Slumdog Millionaire (2008)
Directed by Danny Boyle
Written by Simon Beaufoy
Starring Dev Patel, Frieda Pinto, Madhur Mittal, Anil Kapoor,
Irrfan Khan, Mahesh Manjrekar, Ankur Vikal
Based on the novel Q & A by Vikas Swarup
Oscar Wins - Best Picture, Best Director, Best Adapted Screenplay, Best Cinematography, Best Film Editing, Best Sound Mixing,
Best Original Score (A.R. Rahman), Best Original Song (Jai Ho)
Oscar Nominations - Best Sound Editing, Best Original Song (O Saya)
Slumdog Millionaire was one of those rare films that just dominated the Oscars, taking home Best Picture in the process. It's a brilliant story full of incredible performances and gut-wrenching emotional moments. I understand why it won top honors, though I've still got two nominees left to see from that year (The Reader and Benjamin Button). This film is built around a life-changing game of Who Wants to be a Millionaire Indian edition, where young Jamal (Patel) is in the hot seat and knows the answers because of the crazy, dangerous, and unforgettable life he has lived thus far.
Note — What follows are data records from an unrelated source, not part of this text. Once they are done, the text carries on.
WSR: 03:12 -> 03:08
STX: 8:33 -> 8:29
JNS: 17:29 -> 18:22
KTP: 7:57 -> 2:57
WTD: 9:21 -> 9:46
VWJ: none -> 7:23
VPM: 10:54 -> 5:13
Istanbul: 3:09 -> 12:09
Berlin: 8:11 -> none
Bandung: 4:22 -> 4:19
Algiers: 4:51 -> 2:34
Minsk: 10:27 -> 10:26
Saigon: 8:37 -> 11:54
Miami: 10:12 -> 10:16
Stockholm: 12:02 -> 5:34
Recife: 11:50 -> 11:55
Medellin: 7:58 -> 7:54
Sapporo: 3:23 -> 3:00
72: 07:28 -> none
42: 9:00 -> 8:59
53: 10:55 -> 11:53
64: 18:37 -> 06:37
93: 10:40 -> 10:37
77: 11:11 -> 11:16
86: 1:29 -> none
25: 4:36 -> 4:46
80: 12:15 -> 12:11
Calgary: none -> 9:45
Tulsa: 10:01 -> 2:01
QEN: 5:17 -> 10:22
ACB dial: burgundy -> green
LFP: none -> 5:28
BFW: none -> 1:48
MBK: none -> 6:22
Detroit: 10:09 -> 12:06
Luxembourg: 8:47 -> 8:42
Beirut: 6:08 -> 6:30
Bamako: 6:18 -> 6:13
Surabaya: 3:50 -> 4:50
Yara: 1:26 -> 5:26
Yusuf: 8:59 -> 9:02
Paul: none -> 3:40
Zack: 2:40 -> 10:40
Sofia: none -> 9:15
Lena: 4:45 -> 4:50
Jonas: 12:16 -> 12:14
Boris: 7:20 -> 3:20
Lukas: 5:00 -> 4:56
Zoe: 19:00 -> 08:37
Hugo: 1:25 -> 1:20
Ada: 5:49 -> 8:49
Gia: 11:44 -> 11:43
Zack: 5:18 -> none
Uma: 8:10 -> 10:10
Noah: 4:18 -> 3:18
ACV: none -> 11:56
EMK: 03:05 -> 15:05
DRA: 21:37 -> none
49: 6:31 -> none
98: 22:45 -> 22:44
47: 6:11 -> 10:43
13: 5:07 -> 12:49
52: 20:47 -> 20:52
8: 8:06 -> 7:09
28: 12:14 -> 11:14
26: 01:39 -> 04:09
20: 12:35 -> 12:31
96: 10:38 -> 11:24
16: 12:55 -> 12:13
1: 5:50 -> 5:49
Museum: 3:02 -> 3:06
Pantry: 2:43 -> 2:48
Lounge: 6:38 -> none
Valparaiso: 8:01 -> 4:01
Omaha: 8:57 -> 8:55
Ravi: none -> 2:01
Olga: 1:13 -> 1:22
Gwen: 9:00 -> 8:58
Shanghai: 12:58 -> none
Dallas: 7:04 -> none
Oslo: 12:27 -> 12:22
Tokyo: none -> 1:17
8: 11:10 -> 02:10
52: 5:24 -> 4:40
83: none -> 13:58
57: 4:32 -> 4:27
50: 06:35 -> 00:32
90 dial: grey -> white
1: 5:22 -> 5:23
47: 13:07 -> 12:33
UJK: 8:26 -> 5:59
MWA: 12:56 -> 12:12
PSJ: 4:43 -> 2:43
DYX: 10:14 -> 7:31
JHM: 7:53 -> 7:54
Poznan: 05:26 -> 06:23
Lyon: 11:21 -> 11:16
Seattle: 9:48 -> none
Dev Patel does a fantastic job as Jamal, a kindhearted young man who grew up in hell and didn't let it break him. He's been searching for the woman he loves, Latika (Pinto), his whole life, as they keep getting separated thanks to various criminals and Jamal's own piece of shit brother Salim (Mittal). We get to see flashbacks from Jamal's early childhood to his teen years to just weeks before his appearance on the show. Thanks to Danny Boyle's impeccable direction, it all flows perfectly and feels like a coherent and consistent story.
Slumdog Millionaire will make your heart skip a beat several times. From noble self-sacrifice to a satisfying ending, this film really does have it all. It hasn't really gotten the pop culture acceptance that other 2000's winners have, like Gladiator or No Country for Old Men. I think that's because this film is surprisingly light-hearted and optimistic.